Noregian Kjøttkake Meatballs
Yield 4 -6 servings
- 1 pound lean ground beef
- 1/2 pound ground pork
- 2 egg, lightly beaten
- 1 1/2 cups bread crumbs regular, whole wheat, gluten-free or Panko
- 1 cup whole milk
- 2 teaspoons salt
- 1 teaspoon ground pepper
- 1/2 teaspoon ground nutmeg
- 1/2 teaspoon ground ginger
- 1/2 teaspoon allspice
- 8 tablespoons (1 stick or 1/2 cup) butter; divided
- 1/2 cup flour
- 4 cups beef stock
- 1/4 cup sour cream
- Salt and pepper, to taste
- Lingonberry jam or Red Currant jelly
- In a large bowl, add the milk and bread crumbs. Allow the milk to be absorbed by the bread crumbs and then whisk in the eggs and spices (salt, pepper, nutmeg, ginger, and allspice). Mix until incorporated. Then add the ground meats and with your finger tips, lightly mix the milk-bread crumb mixture into the meat mixture until well combined being mindful not to compact the mixture tightly. This step makes for a light meatball rather than a dense one.
- Form the meat into 2-oz balls (about the size of golf balls). Into a large skillet or Dutch oven over medium heat, melt half the butter (4 tbsp) and lightly fry the meatballs, turning until they are browned on all sides, but not cooked through. You may need to work in two batches. Once all the meatballs have been browned remove them from pan and set aside while you prepare the gravy.

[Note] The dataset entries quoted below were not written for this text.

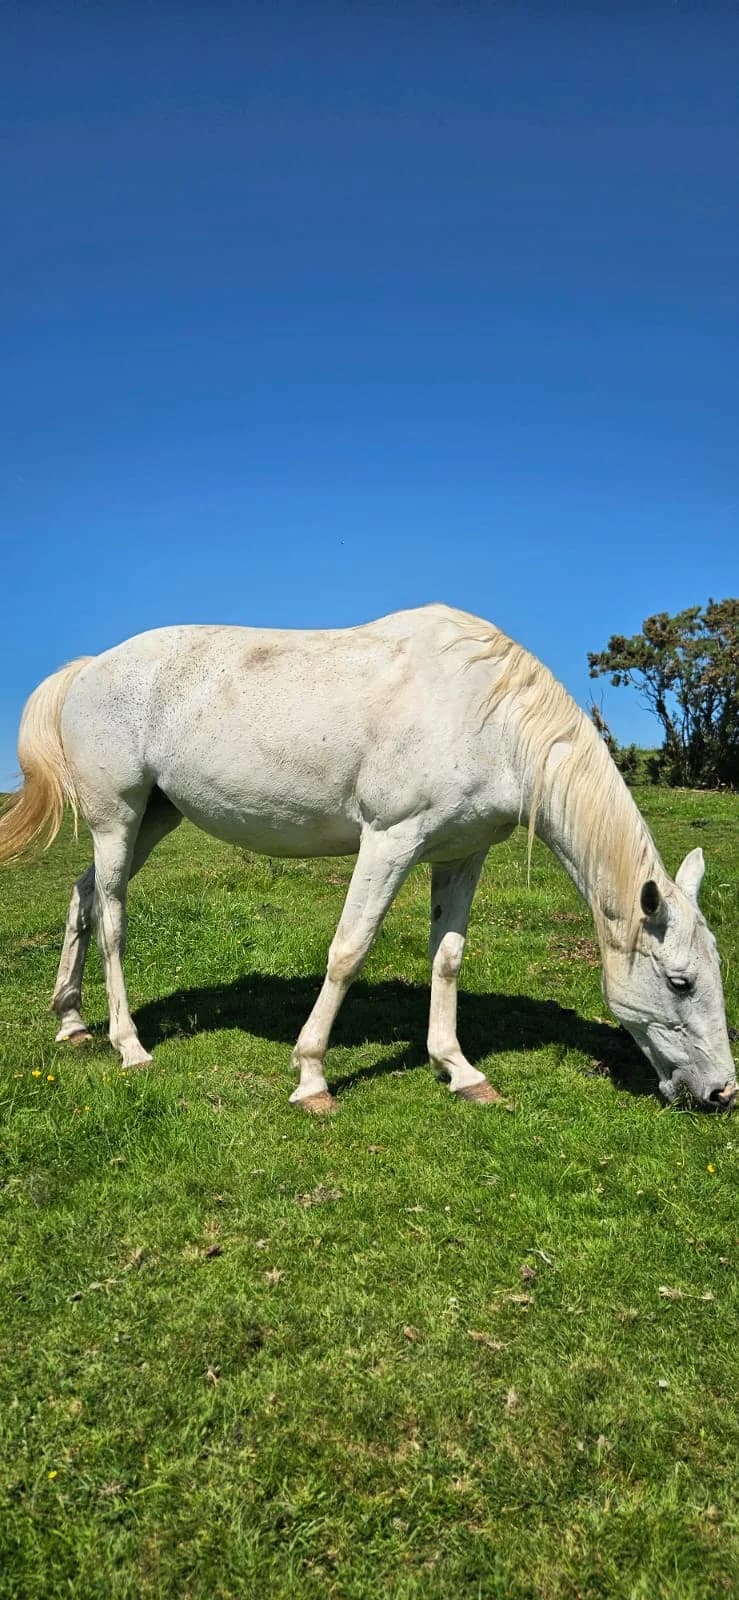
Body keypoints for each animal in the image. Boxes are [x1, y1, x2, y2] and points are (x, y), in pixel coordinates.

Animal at [1, 604, 735, 1113]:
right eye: (680, 983)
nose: (723, 1093)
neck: (489, 718)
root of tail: (89, 667)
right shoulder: (389, 840)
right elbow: (349, 951)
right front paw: (311, 1077)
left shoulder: (461, 854)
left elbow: (447, 956)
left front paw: (459, 1070)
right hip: (116, 818)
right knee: (113, 918)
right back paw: (129, 1046)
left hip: (152, 817)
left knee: (83, 895)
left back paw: (71, 1022)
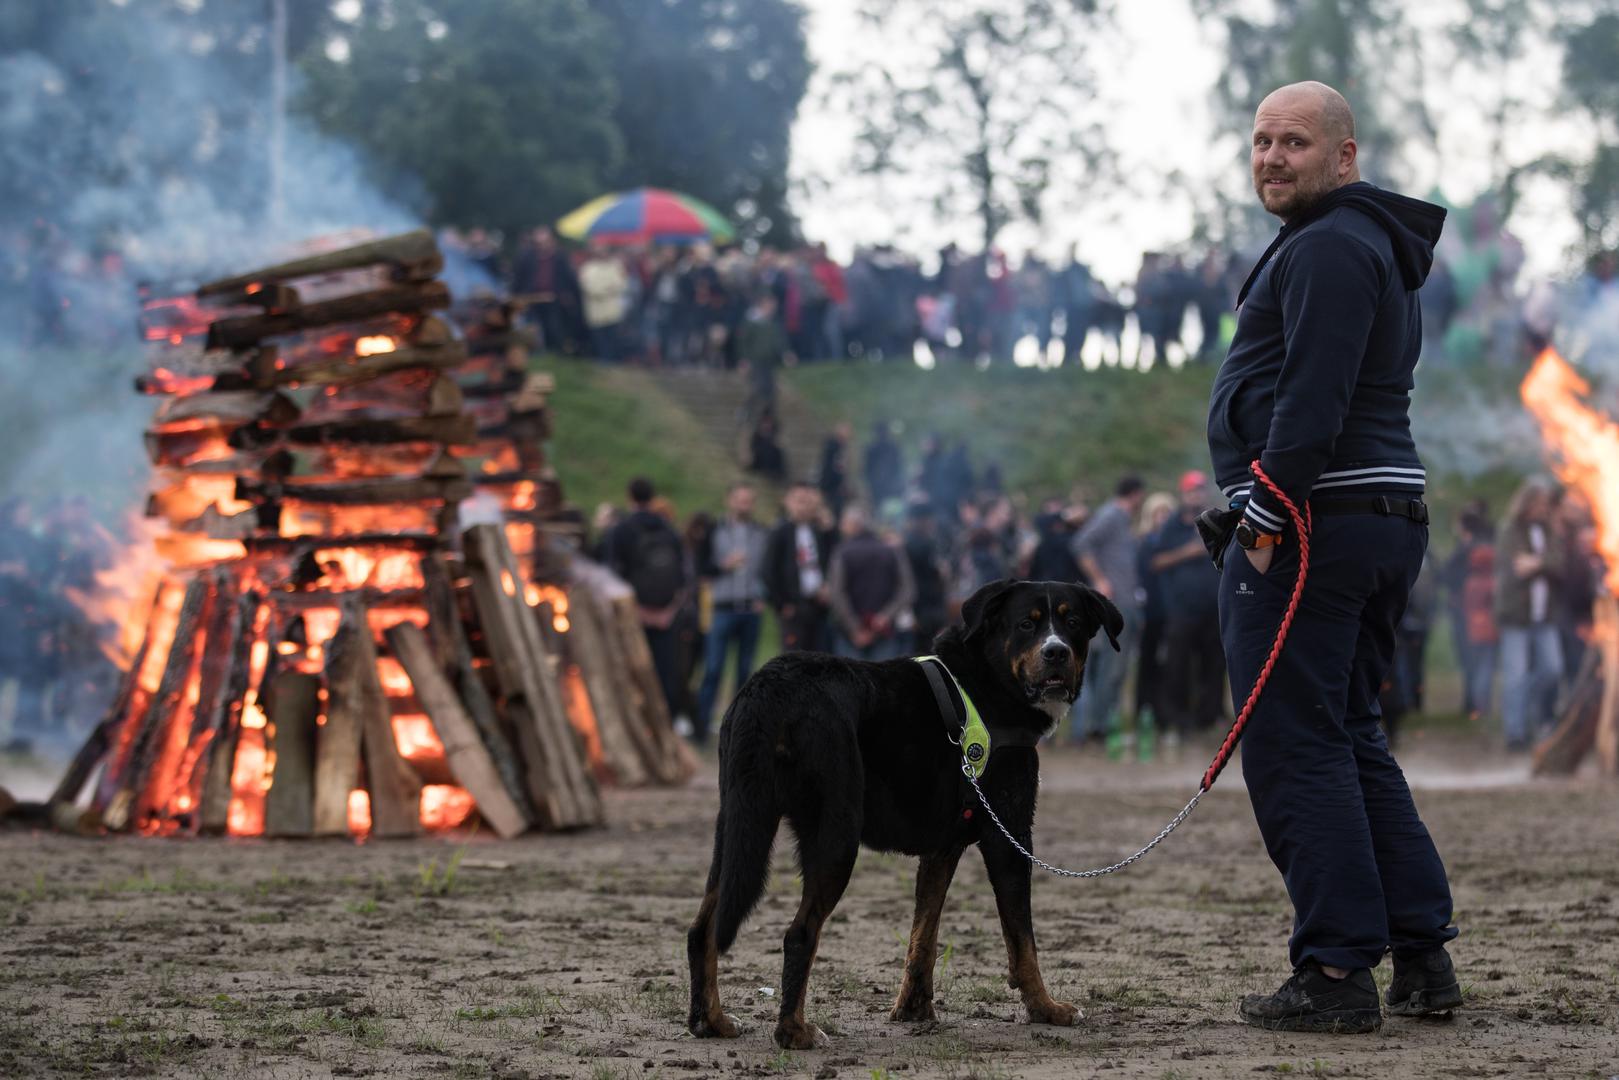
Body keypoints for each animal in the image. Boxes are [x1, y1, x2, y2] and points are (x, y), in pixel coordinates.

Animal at [686, 582, 1126, 1049]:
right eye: (1027, 623)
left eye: (1072, 622)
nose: (1056, 651)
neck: (988, 681)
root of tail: (770, 686)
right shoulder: (1009, 836)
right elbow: (1022, 940)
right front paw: (1045, 1008)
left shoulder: (942, 849)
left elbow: (924, 935)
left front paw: (914, 1008)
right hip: (833, 836)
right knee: (798, 934)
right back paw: (794, 1032)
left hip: (739, 825)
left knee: (704, 928)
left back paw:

- Into the same skillet or Dutch oven you cooked the meatballs in, add the remaining 4 tbsp butter over medium-low heat. Stir in the flour to make a roux and allow to cook for a minute - the roux will still be blonde in color. Then slowly whisk the broth into the roux. Once the roux is incorporated into the broth, turn the heat up to medium and add the meatballs back into the pan and cook for about 20 minutes over medium heat until the meatballs are cooked through. The gravy should come to a boil and thicken as the meatballs simmer. If the gravy is too thick, add a little more broth (or water) to thin it to your desired consistency. If the gravy is too thin you can cook a little longer allowing the sauce to reduce to your desired consistency.
- Once your desired consistency is reached, remove the pan from the heat and whisk in the sour cream (see notes). Taste the sauce and adjust your seasonings to your desired tastes.
- Serve with mashed potatoes, seasonal vegetables and Lingonberry jam
Lingonberry Jam is becoming increasing popular here in the United States and I've seen it in my local grocery store. However, if Lingonberry Jam in not available in your area, it is easy substituted with Red Currant jelly. Another note is to use full-fat sour cream and milk. Keep the heat low when you add the sour cream, and to do it right at the end of cooking as it does not need to come to a boil. It will also be less likely to curdle if it's not too cold, so instead of using it straight from the refrigerator, let the sour cream come up to room temperature. Fat content also affects how dairy products behave when heated. While it may be tempting to save a few calories by using half-and-half or other lower-fat products, full-fat cream is more stable when added to hot foods and if the above steps are followed, should not separate in your sauce.